Semifinals - at least! Philipp Lahm (2014 World Champion) and Jürgen Klinsmann (1990 World Champion) announced the goal shortly before the start of the tournament. Sure, without a bit of ambition, athletes don't even need to start. And if it were still 2012 or 2014, then the round of the last four could actually have been there. Because of the 28 previous world and European championships, the Germans have landed 18 times in the semi-finals and have ultimately won six titles.

As I said, that was before 2014. And even then, the DFB team could look back on many tough years and disappointing tournaments. The reinvention under Klinsmann and Joachim Löw was a complete success and ended in Brazil with the fourth world title. But this triumph is now eight years ago. And some people in charge at the DFB act as if the laurels from back then are still fresh and juicy. But they aren't anymore and yesterday's clutter is blocking today's success.

Four tournaments have passed since Rio's triumph (three of them with modest returns) and the goalscorer from back then was still (or rather back) on the pitch against Costa Rica: Mario Götze. Manuel Neuer, the eternal one, is still in goal. Right at the front, for lack of alternatives, Thomas Müller. In the background, Oliver Bierhoff is undeterred organizing around and Hansi Flick is calling in commands from the sideline.

From a sporting point of view, Götze, Müller and Neuer may still not be the worst choices. But all three had achieved basically everything a footballer can achieve eight years ago. You can't blame them for being a bit out of breath, even if it's just those two or three percent that make the difference at this level.

But Manuel Neuer, after all, already 36 years old, does not think about retiring. When asked about it after the game, he said unperturbed: "If I'm invited, I'll show my performance." There is no doubt about it. However, what is supposed to motivate an adequate replacement like Marc-André Ter Stegen when the Bayern goalkeeper is still set even though he has been played to death? Like in 2018, when Löw undeterred preferred Neuer Ter Stegen, even though the latter was in top form both at Barcelona and in the national team. At that time, Hansi Flick was no longer at Löw's side. But now, as head coach, he is at the same point as his predecessor: not wanting to let go of "their" 2014 world champion boys at any cost.

So there remains Oliver Bierhoff. He has been managing the affairs of the national team for 18 years. We have him to thank for unloved artistic terms such as "The Team" as well as for the change in the image of the national player from rumbling footballer to brand ambassador. This may (have) made sense financially, but it only helped the team and its popularity to a limited extent. Not infrequently, the DFB-Elf looked like the display of a Bulgari branch: noble, but sterile and cheerless.

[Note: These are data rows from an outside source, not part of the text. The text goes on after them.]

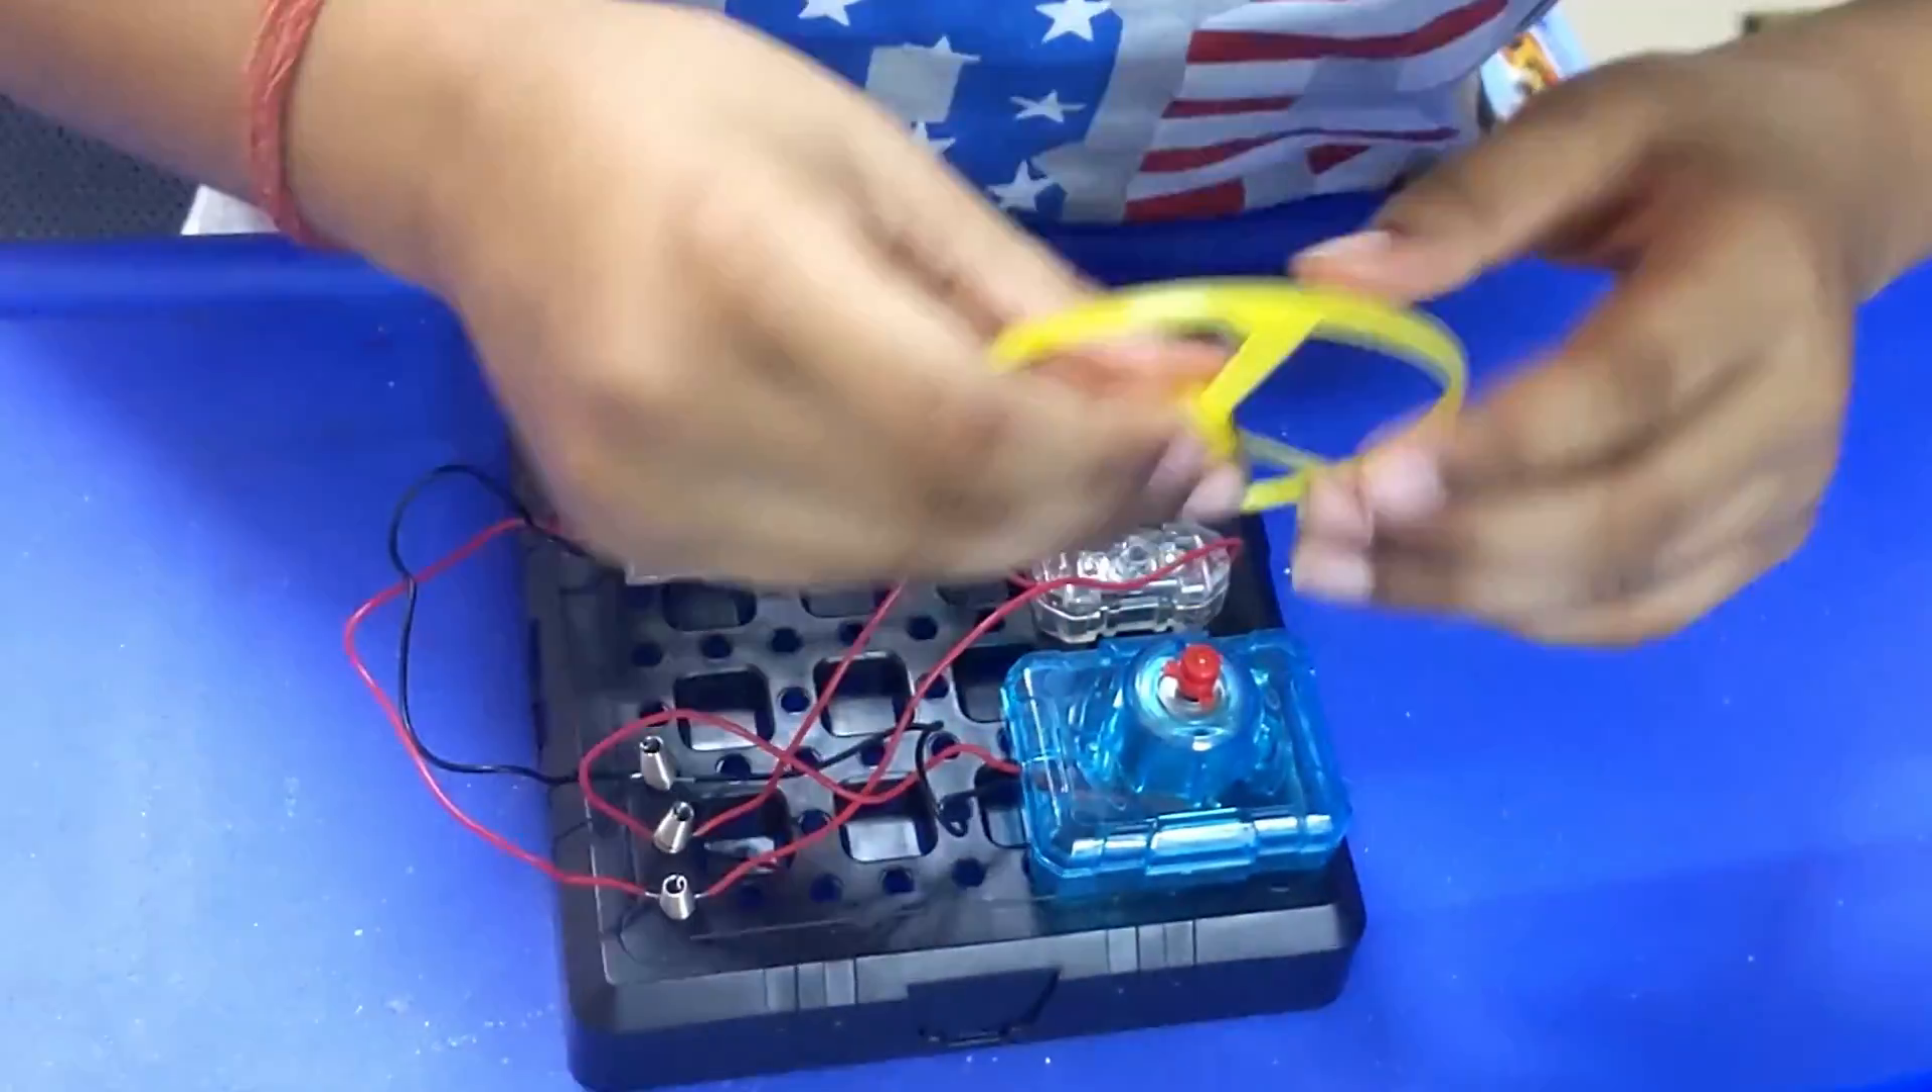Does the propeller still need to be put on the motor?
Yes.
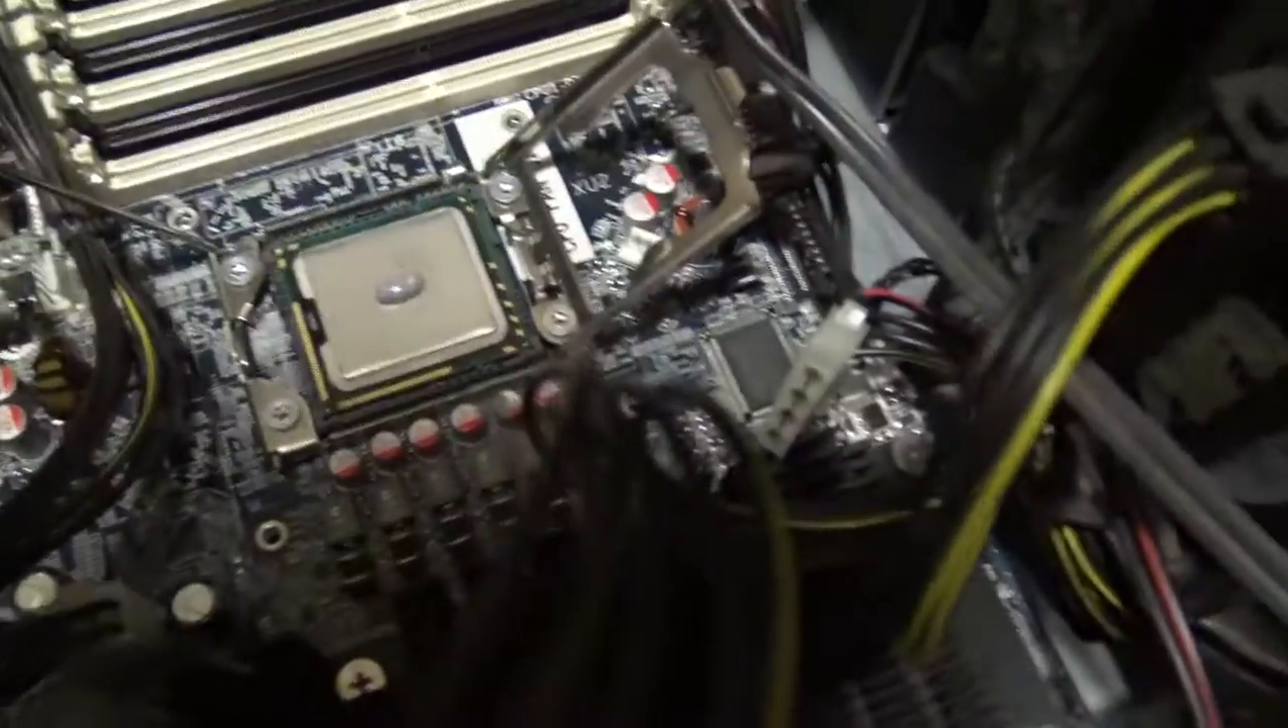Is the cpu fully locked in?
No.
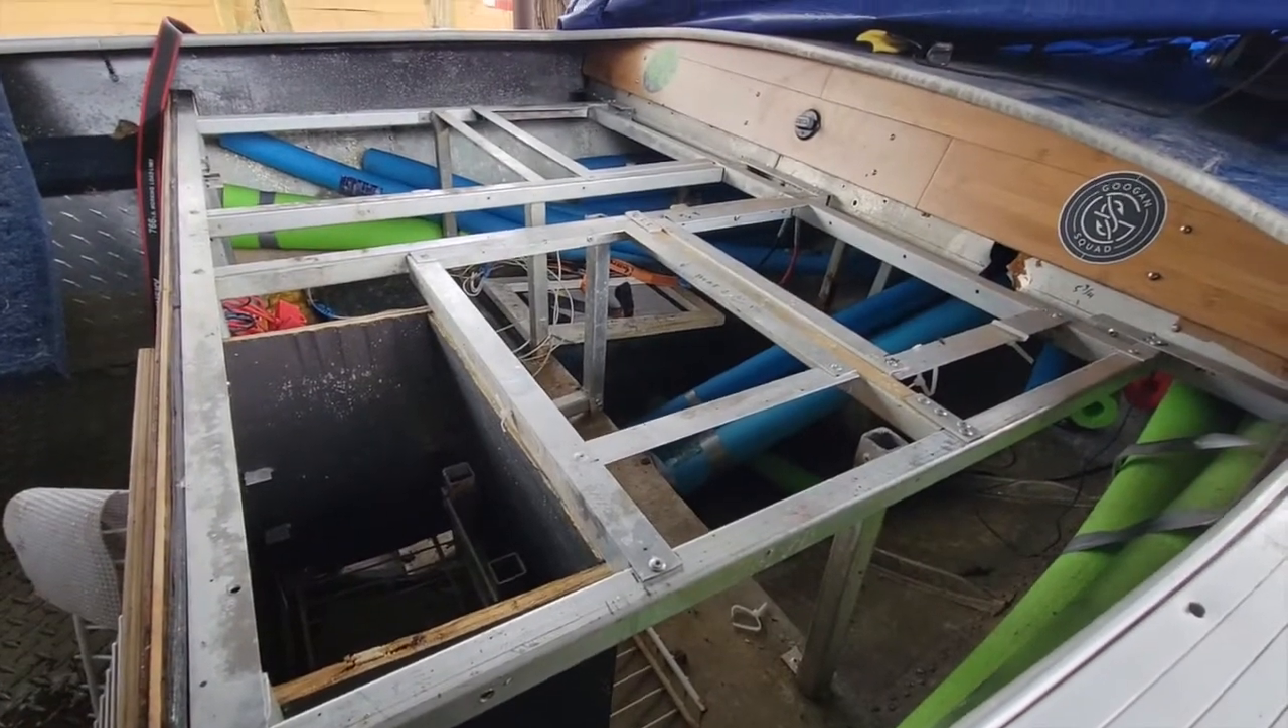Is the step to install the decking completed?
No.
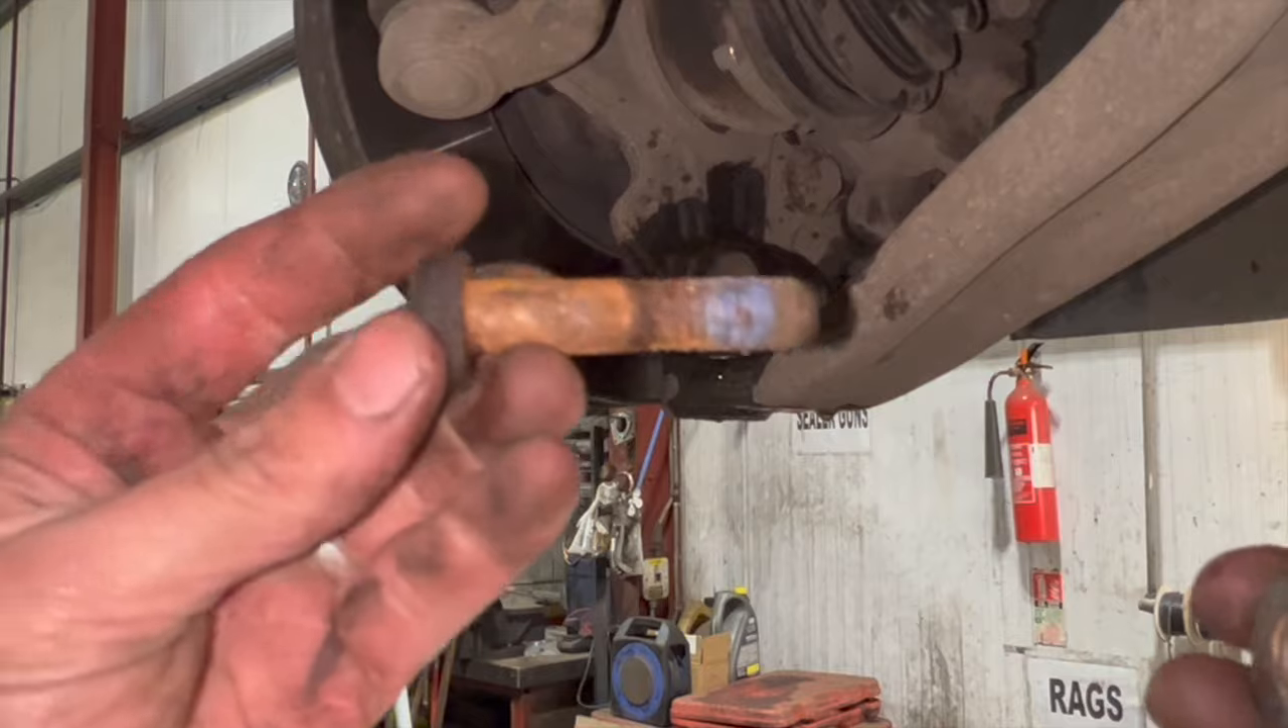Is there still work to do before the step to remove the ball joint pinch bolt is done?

In addition, Bierhoff has mastered the art of attracting thick air like a magnet. Whether it was anti-gay statements, his role in the inglorious Mesut Özil affair, whether it was about the selection of tournament quarters like in Russia or now in Qatar, or being held on as a Löw for too long – the manager always manages to be exactly that touch wrong , who turns a trifle into a nuisance.

So he now reacted to the end of the World Cup with a typical Bierhoff volte. "I have a very good feeling about myself," said first, then sheepishly followed: "Unfortunately, I have no arguments with three bad tournaments that I could counter." It's correct. He should take the consequences and move on. He could then take the leftovers from eight years ago and spread the word that "his team" might be competitive again in two years. With a little bit of luck. In any case, Thomas Müller has already made progress.